Fujitsu, HTC, Huawei, LG, Tianyu and ZTE are the first handset vendors to present smartphones equipped with quad-core application processors.
The central theme of the Mobile World Congress 2012 in Barcelona seemed to be “more” as attendance grew to 67,000 visitors and the number of exhibitors surpassed 1,500. Many of the products and services presented at the show also related to the rapidly increasing adoption of smartphones and connected devices globally.
The first smartphones with dual-core application processors were released in early 2011, offering more than double the computing power of the previous generation high-end smartphones. About one year later, dual-core processors are finding their way into the mainstream handset segment as the high-end segment adopts next generation dual-core processors with higher clock speeds or new quad-core processors. However, these new application processors not only enable better user experiences through more computing power and more powerful graphics supporting larger screens with higher resolutions. During normal tasks, the system power consumption can be reduced by offloading some tasks to power optimised cores or media accelerators and reducing the clock frequency of the main cores by distributing the workload between the main cores.
The first quad-core smartphones from Fujitsu, HTC, LG, Tianyu and ZTE are based on NVIDIA’s Tegra 3 processor, which is branded as a “4-PLUS-1” processor since it can shut down the main cores and use an additional low power, low frequency Cortex-A9 core to handle light workloads. Huawei – which aims to triple smartphone shipments in 2012 to 60 million units and become the third largest handset vendor by 2015 – uses a quad-core processor from its subsidiary HiSilicon for use in its smartphones and tablets.

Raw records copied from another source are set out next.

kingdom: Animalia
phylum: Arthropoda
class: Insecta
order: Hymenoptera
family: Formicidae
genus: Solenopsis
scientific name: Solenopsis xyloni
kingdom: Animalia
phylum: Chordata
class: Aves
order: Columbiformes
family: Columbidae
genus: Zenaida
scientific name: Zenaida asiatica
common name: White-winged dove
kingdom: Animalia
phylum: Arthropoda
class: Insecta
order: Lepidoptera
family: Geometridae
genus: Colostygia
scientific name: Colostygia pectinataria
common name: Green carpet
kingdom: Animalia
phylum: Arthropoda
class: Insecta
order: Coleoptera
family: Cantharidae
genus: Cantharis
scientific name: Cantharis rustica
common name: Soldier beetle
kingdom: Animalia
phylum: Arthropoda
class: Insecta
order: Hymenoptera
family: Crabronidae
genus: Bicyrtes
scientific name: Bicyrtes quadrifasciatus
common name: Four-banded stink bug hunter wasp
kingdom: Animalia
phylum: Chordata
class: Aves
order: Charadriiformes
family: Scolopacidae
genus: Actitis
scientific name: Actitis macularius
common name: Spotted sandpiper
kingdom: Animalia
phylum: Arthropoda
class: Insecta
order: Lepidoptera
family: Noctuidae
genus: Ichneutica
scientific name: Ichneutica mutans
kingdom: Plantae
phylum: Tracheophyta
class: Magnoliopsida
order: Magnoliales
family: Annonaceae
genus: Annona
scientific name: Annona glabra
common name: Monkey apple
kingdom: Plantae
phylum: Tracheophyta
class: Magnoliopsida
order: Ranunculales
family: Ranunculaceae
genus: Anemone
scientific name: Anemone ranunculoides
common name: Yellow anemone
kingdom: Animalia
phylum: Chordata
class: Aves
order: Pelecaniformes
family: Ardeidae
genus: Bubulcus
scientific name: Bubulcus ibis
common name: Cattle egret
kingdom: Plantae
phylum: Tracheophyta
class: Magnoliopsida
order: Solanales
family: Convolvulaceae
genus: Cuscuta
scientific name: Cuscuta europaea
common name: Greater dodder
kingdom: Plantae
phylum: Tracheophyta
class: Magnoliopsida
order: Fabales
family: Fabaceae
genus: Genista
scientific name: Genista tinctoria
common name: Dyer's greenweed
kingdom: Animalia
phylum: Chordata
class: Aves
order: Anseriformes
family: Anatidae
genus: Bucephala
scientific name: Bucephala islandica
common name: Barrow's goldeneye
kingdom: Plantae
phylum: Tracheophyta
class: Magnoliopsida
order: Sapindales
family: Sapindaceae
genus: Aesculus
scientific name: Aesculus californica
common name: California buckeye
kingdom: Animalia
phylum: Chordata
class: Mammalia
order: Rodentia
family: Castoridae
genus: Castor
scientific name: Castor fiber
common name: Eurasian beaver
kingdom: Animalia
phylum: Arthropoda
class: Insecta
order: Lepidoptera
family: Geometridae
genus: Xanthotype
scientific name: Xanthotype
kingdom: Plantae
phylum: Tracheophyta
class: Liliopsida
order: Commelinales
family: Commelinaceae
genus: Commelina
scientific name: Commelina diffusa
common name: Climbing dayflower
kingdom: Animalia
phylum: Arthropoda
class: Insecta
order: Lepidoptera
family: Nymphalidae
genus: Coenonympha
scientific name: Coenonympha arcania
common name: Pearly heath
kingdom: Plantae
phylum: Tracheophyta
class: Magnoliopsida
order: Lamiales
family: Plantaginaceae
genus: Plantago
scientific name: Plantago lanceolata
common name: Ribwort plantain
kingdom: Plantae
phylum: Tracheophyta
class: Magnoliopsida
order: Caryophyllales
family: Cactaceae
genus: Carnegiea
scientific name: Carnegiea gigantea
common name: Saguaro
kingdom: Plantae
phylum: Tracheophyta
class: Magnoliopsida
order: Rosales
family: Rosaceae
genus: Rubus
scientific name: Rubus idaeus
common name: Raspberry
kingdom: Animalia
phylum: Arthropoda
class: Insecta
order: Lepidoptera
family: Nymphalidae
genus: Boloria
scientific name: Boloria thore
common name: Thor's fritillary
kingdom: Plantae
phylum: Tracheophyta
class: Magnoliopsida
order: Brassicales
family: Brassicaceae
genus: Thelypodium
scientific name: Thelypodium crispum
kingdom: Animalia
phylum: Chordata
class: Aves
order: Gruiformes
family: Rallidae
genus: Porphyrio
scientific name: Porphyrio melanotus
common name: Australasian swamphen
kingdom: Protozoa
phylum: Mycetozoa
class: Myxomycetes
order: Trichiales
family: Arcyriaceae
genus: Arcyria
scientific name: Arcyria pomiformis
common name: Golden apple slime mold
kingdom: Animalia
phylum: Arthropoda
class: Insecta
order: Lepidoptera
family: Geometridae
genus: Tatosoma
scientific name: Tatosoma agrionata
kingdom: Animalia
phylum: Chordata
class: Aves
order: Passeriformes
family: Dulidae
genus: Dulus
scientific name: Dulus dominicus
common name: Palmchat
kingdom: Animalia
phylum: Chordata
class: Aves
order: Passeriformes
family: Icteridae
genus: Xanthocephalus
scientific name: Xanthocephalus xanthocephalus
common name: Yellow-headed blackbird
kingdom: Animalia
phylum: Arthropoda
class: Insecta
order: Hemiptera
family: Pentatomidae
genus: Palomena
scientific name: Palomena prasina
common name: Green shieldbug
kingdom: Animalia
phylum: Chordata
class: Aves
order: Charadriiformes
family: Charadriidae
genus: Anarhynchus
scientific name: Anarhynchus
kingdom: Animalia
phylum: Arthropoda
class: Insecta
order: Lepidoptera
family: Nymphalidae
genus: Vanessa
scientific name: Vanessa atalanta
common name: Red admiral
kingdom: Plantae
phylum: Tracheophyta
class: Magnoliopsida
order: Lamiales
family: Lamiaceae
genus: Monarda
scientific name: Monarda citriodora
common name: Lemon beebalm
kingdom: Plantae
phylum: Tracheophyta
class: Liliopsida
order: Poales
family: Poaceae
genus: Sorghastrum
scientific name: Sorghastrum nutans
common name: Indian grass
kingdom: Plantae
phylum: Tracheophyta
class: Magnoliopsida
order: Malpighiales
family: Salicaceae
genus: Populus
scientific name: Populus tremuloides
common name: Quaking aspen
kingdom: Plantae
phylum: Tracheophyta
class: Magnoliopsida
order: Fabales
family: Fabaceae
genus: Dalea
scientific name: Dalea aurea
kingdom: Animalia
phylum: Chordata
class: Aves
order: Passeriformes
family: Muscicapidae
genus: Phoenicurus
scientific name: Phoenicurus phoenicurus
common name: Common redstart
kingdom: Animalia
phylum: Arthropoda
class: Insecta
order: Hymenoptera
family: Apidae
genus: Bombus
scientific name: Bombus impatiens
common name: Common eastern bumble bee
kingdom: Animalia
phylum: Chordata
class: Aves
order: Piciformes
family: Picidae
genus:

While many new smartphones showcased at the Mobile World Congress followed the general “more” theme and featured incremental updates, the Nokia 808 PureView can only be characterised as “much more”. The new handset features the largest image sensor with the highest resolution ever fitted to a mobile phone. Using a 41-megapixel sensor together with custom image signalling processor and software, the Nokia 808 PureView can improve picture quality dramatically using pixel oversampling, enable lossless zoom, or provide vastly expanded possibilities for reframing, cropping and resizing of already captured images.